Most patients with AUD contact the health system through primary care47,48 and only 8% of them receive care in traditional addiction treatment settings.49 Primary care is therefore uniquely positioned to provide AUD-related care that many patients will not otherwise seek or receive.10,50,51,52 Primary care settings are increasingly adopting practices to screen patients for high-risk drinking,53 which is recommended by the US Preventive Services Task Force followed by more in-depth risk assessment when high-risk drinking is detected.54

Alcohol Symptom Checklists can be implemented as part of a broader effort to address behavioral health within primary care and can systematically assess AUD symptoms among patients who report high-risk drinking. Using the checklist after patients report high-risk drinking may help prompt patient-centered discussions about the negative consequences of alcohol use (e.g., “you indicated wanting to cut down or stop drinking but being unable to do so – can you tell me more about that?”), while also potentially helping improve problem recognition28 and guiding AUD diagnosis, treatment, and management.16,17,18 The use of a written checklist (versus verbal assessment of AUD symptoms) may help facilitate more valid responding, mitigate potential patient discomfort, and avoid stigma.55,56 Additional research may test whether Alcohol Symptom Checklists improve rates of AUD diagnosis and treatment engagement.

Limitations and Strengths

Our study has limitations. Patients may have underestimated or underreported their drinking on screens and/or underreported AUD symptoms.
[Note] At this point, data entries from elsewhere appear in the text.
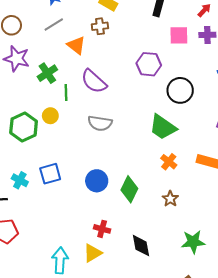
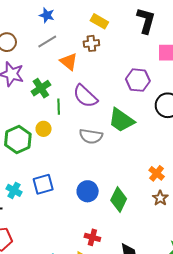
green trapezoid: (163, 127) -> (121, 120), moved
brown star: (170, 199) -> (160, 198), moved

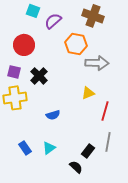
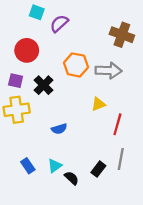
brown cross: (93, 16) -> (122, 35), moved
orange hexagon: (76, 44) -> (76, 65), moved
black semicircle: (76, 167) -> (72, 178), moved

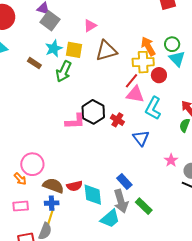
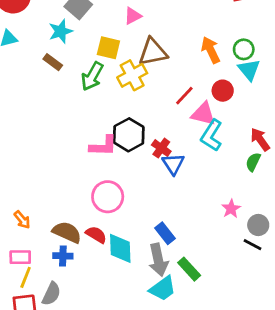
cyan star: (54, 48) -> (61, 31), moved
yellow cross: (143, 62) -> (132, 75), moved, turned -30
pink triangle: (135, 94) -> (203, 114), moved
blue triangle: (141, 138) -> (173, 164), moved
pink circle: (32, 164) -> (108, 197), moved
red semicircle: (75, 186) -> (96, 235), turned -140
yellow line: (50, 217) -> (26, 277), moved
cyan trapezoid: (110, 219) -> (163, 289), moved

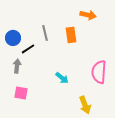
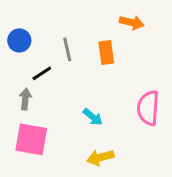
blue circle: (13, 38) -> (19, 40), moved
pink square: (21, 93) -> (31, 139), size x1.6
yellow arrow: (85, 105) -> (100, 157), moved, turned 96

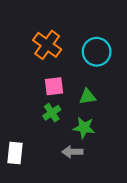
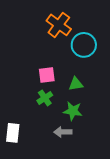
orange cross: (47, 45) -> (59, 25), moved

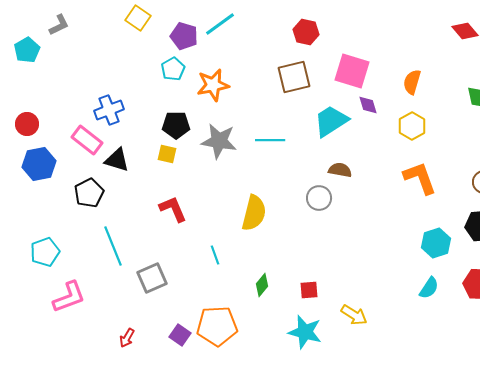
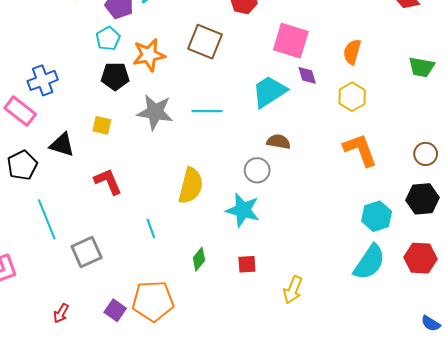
brown square: (294, 77) -> (205, 42), moved, turned 36
black pentagon: (176, 125) -> (115, 76), moved
black triangle: (117, 160) -> (62, 145), moved
cyan semicircle: (429, 288) -> (369, 262), size x1.6
yellow arrow: (354, 315) -> (293, 290), turned 80
cyan star: (305, 332) -> (243, 210), moved

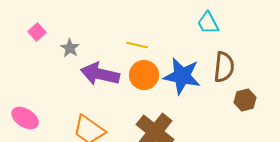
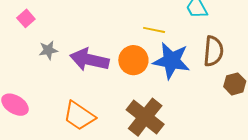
yellow line: (137, 45) -> (154, 30), moved
gray star: (70, 48) -> (48, 50), moved, turned 30

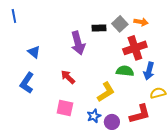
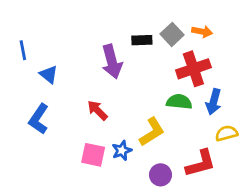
blue line: (14, 16) -> (23, 50), moved
blue star: (94, 116) -> (122, 150), moved

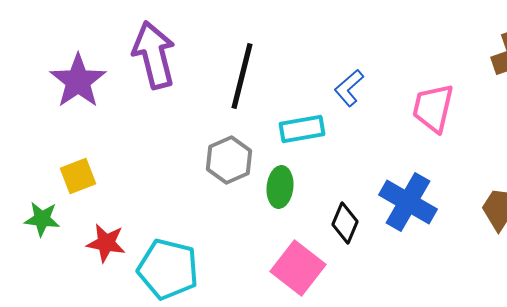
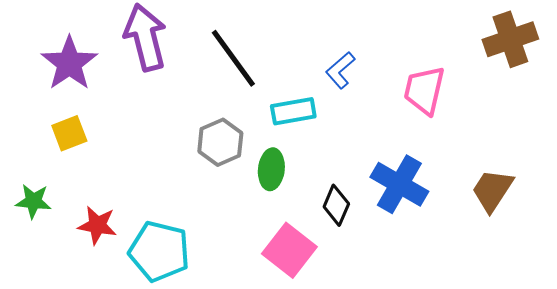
black line: (242, 76) -> (233, 58), turned -50
yellow square: (78, 176) -> (69, 133), moved

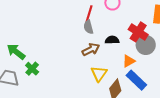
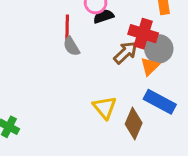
black semicircle: (112, 40) -> (104, 16), moved
brown arrow: (91, 49) -> (125, 53), moved
orange triangle: (129, 61) -> (150, 66), moved

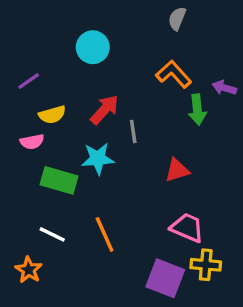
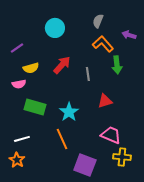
gray semicircle: (177, 19) -> (98, 21), moved
purple arrow: (224, 88) -> (129, 35), moved
gray line: (133, 132) -> (88, 74), moved
cyan star: (98, 159) -> (69, 112), moved, turned -30
white line: (52, 234) -> (22, 139), moved, turned -42
purple square: (165, 278) -> (85, 165), moved

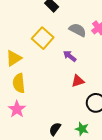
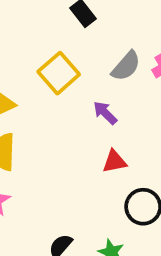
gray semicircle: (78, 30) -> (126, 66), turned 96

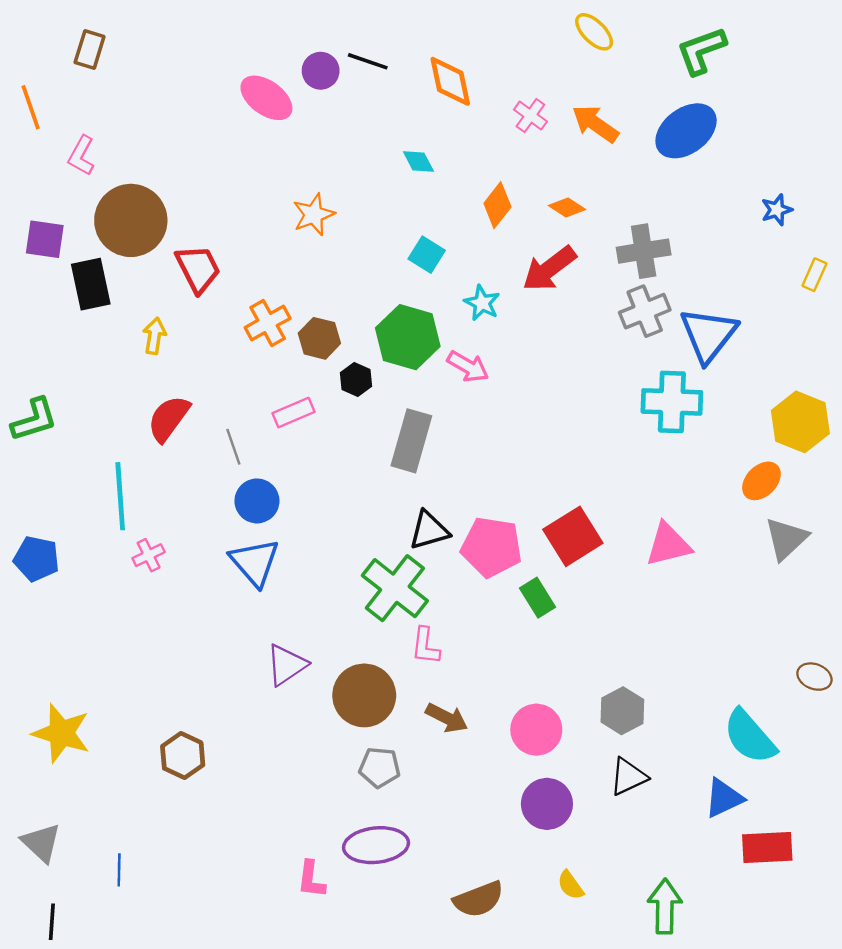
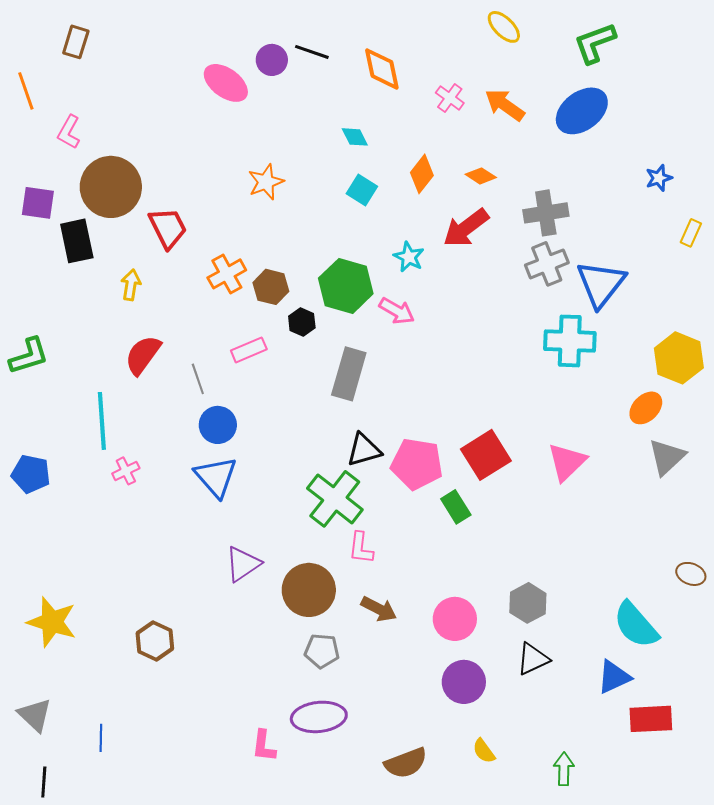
cyan square: (427, 255) -> (362, 190), moved
pink triangle: (668, 545) -> (567, 462), turned -30
green arrow: (665, 906) -> (564, 769), size x0.7

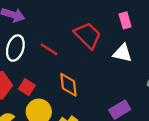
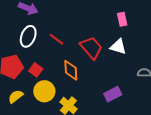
red trapezoid: (88, 35) -> (91, 48), moved

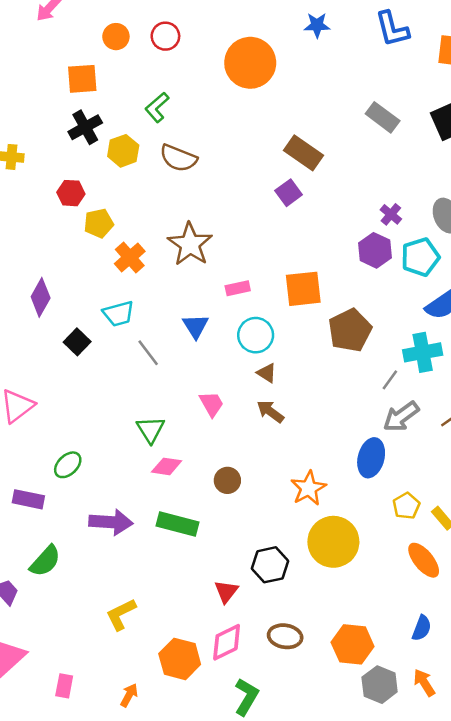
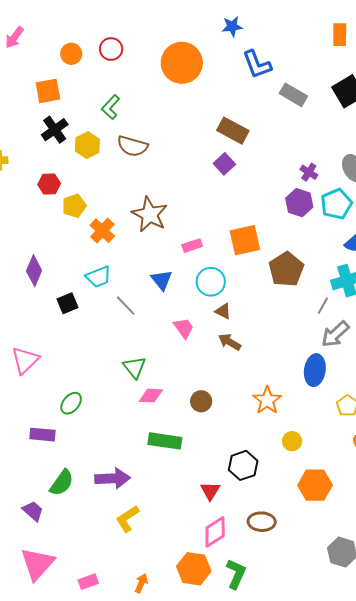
blue L-shape: (392, 29) -> (257, 64), moved
black square: (77, 342) -> (68, 303), turned 30
pink trapezoid: (211, 404) -> (184, 328), moved
purple arrow: (111, 522) -> (113, 478), moved
yellow circle: (333, 542) -> (292, 441), size x0.5
orange hexagon: (353, 644) -> (315, 485), moved
orange hexagon: (180, 659) -> (194, 569), moved
pink rectangle: (64, 686) -> (88, 582), turned 66

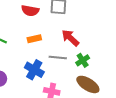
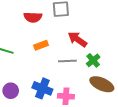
blue cross: (34, 70) -> (42, 88), moved

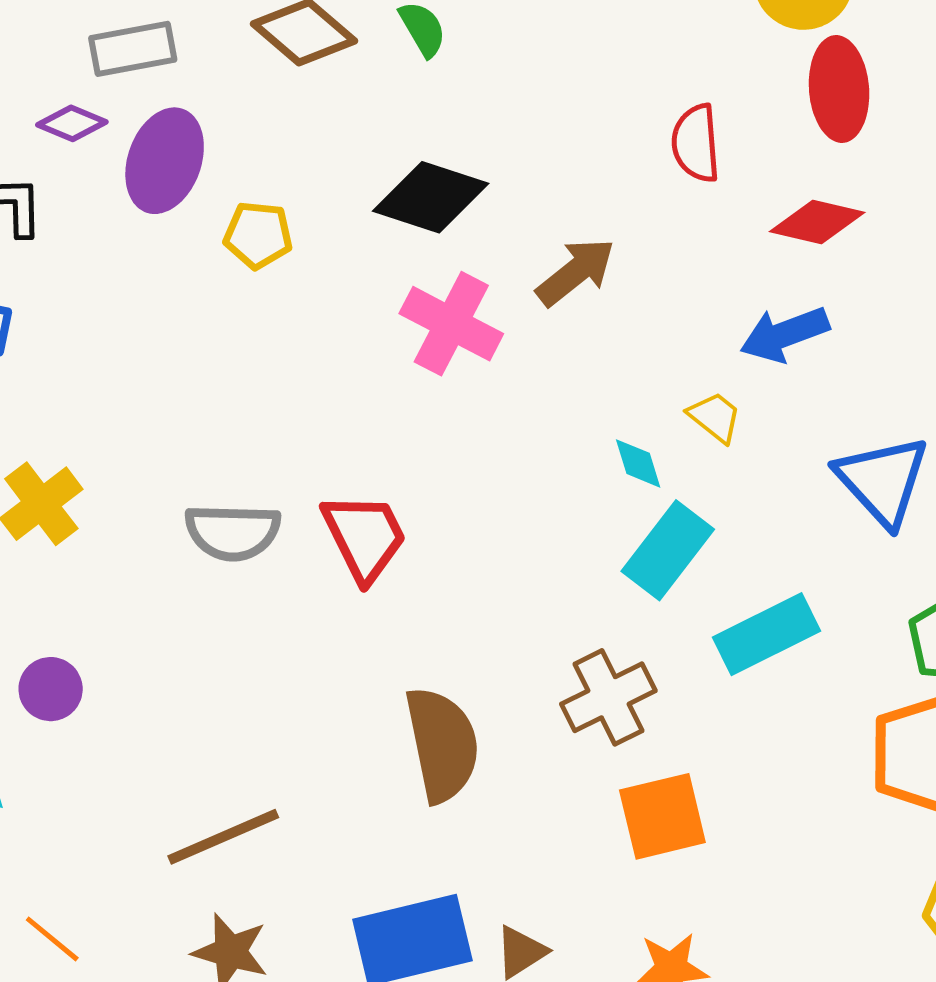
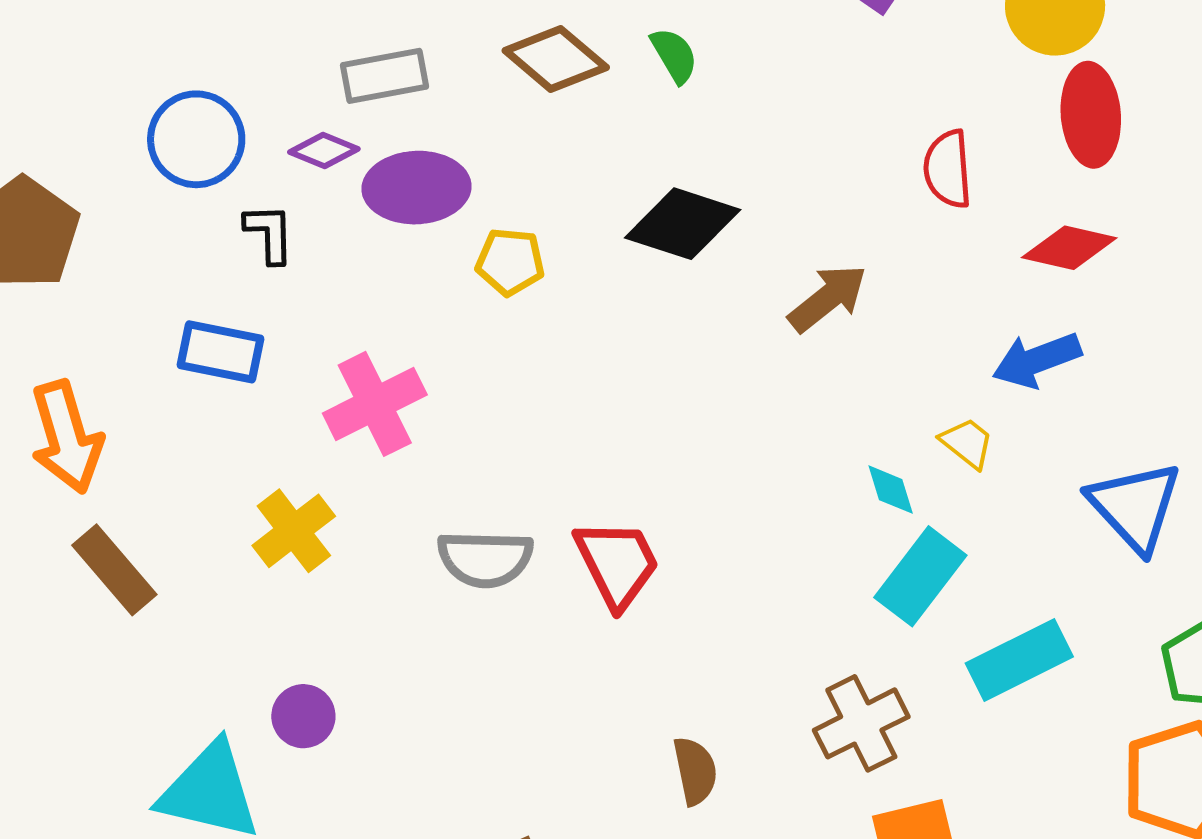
purple ellipse: (165, 161) -> (417, 188), turned 68
pink cross: (451, 324) -> (375, 404), moved, turned 36
brown semicircle: (442, 744) -> (695, 771), size x0.6

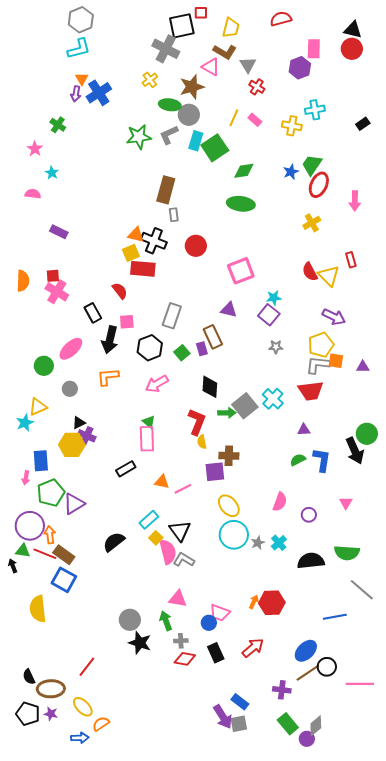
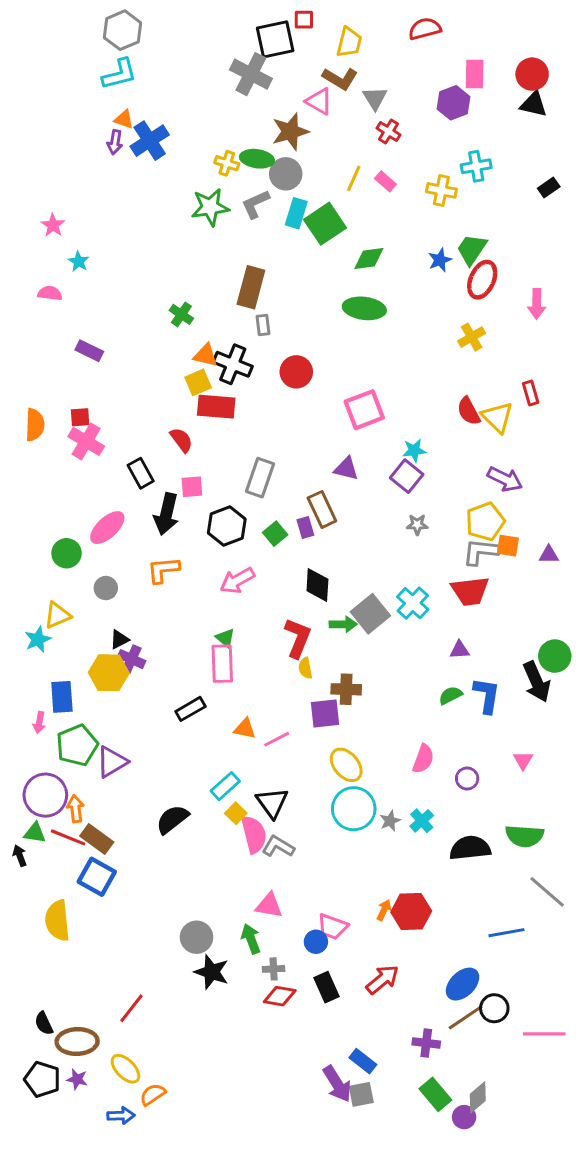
black triangle: (353, 30) -> (534, 104), moved
orange triangle: (82, 79) -> (124, 119), turned -40
yellow cross: (150, 80) -> (227, 163), moved, turned -35
green cross: (58, 125) -> (181, 314), moved

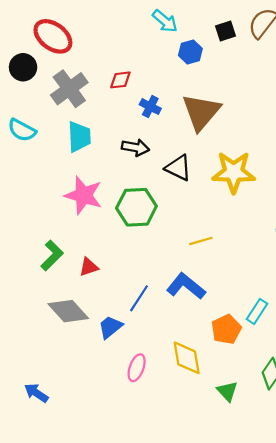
Additionally, 35.4% of patients with high-risk drinking did not have an EHR-documented Alcohol Symptom Checklist and reasons why are unknown (e.g., clinic staff may have had limited time or discomfort administering it; patients may have refused or presented with more urgent concerns). Results should therefore be interpreted as supporting the performance of the Alcohol Symptom Checklist among patients who report high-risk drinking and who complete the checklist as part of routine care. Sex, race, and ethnicity were modeled as categorical variables that do not capture the dimensional, intersectional, social, historical, and cultural factors that could potentially affect drinking and AUD (e.g., sexism, racism, social determinants of health).57,58 Our use of a routine care sample also prevented us from administering structured diagnostic interviews of AUD symptoms to test criterion validity. Future studies should compare the checklist to a gold standard criterion.

The study also has several strengths. Evaluating data collected in routine care (rather than during research participation) greatly enhances external validity by focusing on the performance of the Alcohol Symptom Checklist completed clinically where results are entered into EHRs and available to healthcare providers. The routine care sample also reduces the risk of sampling bias by including individuals who might not enroll in research studies. The psychometric evaluation used rigorous methods. The AUDIT-C is widely used and freely available for public use, along with the Alcohol Symptom Checklist (eSupplement), improving the potential to disseminate these tools in practice.

CONCLUSION

This study validated the Alcohol Symptom Checklist as a practical measure of AUD symptoms that provides scaled, unidimensional information to help primary care clinicians assess the presence of AUD and its severity, doing so equitably across age, sex, race, and ethnicity subgroups. Routinely screening for high-risk drinking and assessing AUD symptoms when patients report high-risk drinking may help primary care providers diagnose AUD, inform clinical decision-making, and promote patient-centered discussions about alcohol.